Für dieses Salz aller Talk-Suppen gibt es kein Patentrezept. Der Rahmen für Corinna Milborn und Gundula Geiginger für "pro und contra" auf Puls 24 ist jenem für Reiterer zum Verwechseln ähnlich. Auch Fleischhackers ServusTV-Setting von "Talk im Hangar 7" unterscheidet sich wenig davon: etwas enger, aber in der irritierenden Weite der Flugzeuggarage. Unterdessen setzen für ARD und ZDF Sandra Maischberger und Maybrit Illner auf Blautöne und Coolness, Markus Lanz und Frank Plasberg auf rotbraune Heimeligkeit.

Dass sie alle Erfolg haben, verführt zum Trugschluss, nur auf die Personen komme es an. Spätestens wenn jemand unter zu hohen Armlehnen leidet, im zu tiefen Sofa lümmelt, auf zu hartem Stuhl verkrampft, konzentrieren wir uns aber noch mehr auf diese Oberfläche als ohnehin. Inhalt? Er bestimmt weniger als zehn Prozent unseres Gesamteindrucks vom Fernsehen. Kleidung, Aussehen und Stimme der Darsteller nehmen es locker damit auf. Doch auch das ist noch die persönliche Ebene. Nirgends ist sie wichtiger als im Ego-Streit der Polit-Talks. Doch nirgends wird das Rundherum vom Zuschauer stärker unterschätzt.
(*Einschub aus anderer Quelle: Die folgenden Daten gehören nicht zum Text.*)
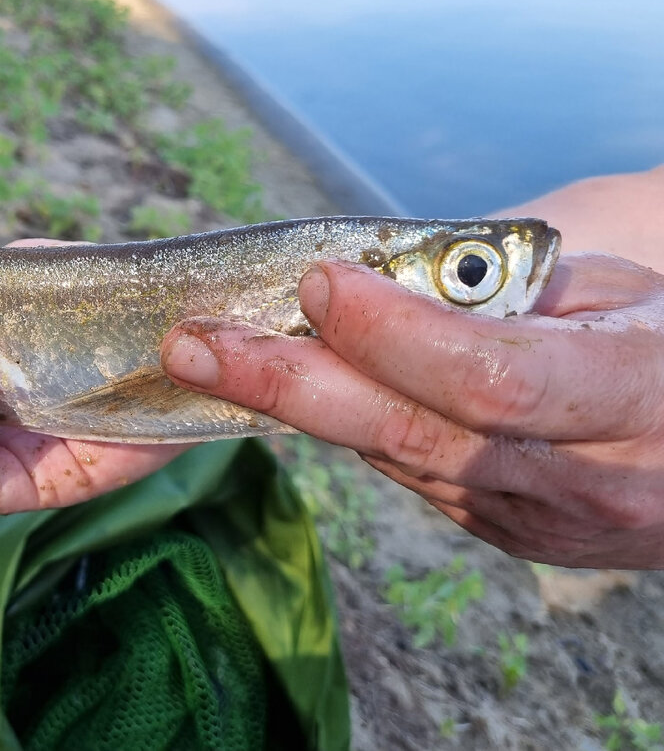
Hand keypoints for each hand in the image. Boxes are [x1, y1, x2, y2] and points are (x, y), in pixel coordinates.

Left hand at [161, 253, 663, 568]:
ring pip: (390, 455)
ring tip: (212, 357)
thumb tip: (390, 282)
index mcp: (632, 402)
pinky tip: (289, 385)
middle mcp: (577, 481)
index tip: (320, 282)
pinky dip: (346, 423)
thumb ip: (517, 289)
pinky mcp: (501, 533)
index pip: (485, 378)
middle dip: (287, 383)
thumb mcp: (625, 292)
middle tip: (194, 344)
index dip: (392, 333)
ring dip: (295, 403)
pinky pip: (405, 470)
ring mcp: (533, 521)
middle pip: (407, 434)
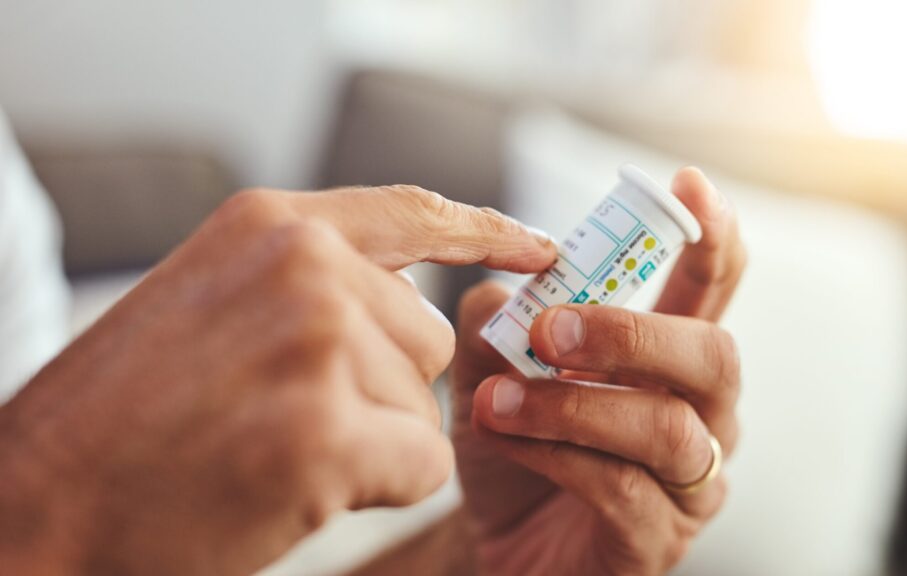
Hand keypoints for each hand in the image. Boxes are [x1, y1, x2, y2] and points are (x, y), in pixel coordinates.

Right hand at [0, 185, 555, 575]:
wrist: (39, 503)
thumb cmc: (128, 414)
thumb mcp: (214, 300)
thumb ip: (311, 284)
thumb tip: (408, 304)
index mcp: (272, 224)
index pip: (414, 213)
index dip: (487, 231)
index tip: (543, 249)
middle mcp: (304, 265)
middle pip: (426, 335)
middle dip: (381, 387)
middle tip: (282, 414)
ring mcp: (318, 342)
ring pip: (425, 404)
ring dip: (369, 439)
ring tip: (271, 446)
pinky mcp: (329, 433)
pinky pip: (421, 463)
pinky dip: (373, 487)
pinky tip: (289, 485)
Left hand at [452, 168, 745, 574]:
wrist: (490, 545)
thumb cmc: (513, 447)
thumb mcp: (495, 369)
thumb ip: (501, 318)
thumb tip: (506, 283)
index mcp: (671, 362)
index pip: (713, 289)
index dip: (712, 235)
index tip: (687, 185)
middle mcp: (700, 416)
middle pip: (715, 357)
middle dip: (634, 332)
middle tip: (554, 327)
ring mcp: (688, 484)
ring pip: (667, 428)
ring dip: (576, 402)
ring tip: (500, 395)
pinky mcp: (656, 541)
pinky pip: (625, 490)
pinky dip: (559, 455)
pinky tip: (508, 437)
Die Sendungen sind wie regelmäßige Events im echten Leben. Um Publikum zu binden, braucht es erst die langwierige Gewöhnung an ein Ritual. Doch irgendwann benötigt auch der beste alte Wein neue Schläuche. Diese Treue eines Stammpublikums lässt sich nicht allein durch wechselnde Diskutanten erreichen. Auch in Deutschland mit zehnmal mehr Bevölkerung gibt es Gesprächsgäste mit hoher Wiederholungsfrequenz. Doch ein neues Haus oder zumindest anders eingerichtetes Wohnzimmer locken zu weiteren Besuchsversuchen. Deshalb haben Langzeit-Talkerinnen wie Maischberger und Illner ihr Live-Setting auch schon neu erfunden. Nach mehr als fünf Jahren unter Claudia Reiterer wäre für "Im Zentrum" der Übergang in die Low-Corona-Saison mit Studiopublikum ideal für eine solche Renovierung. Je seltener das Personal sich ändert, desto öfter muss es sein Umfeld ändern. Das ist beim Talk nicht anders als beim "Tatort".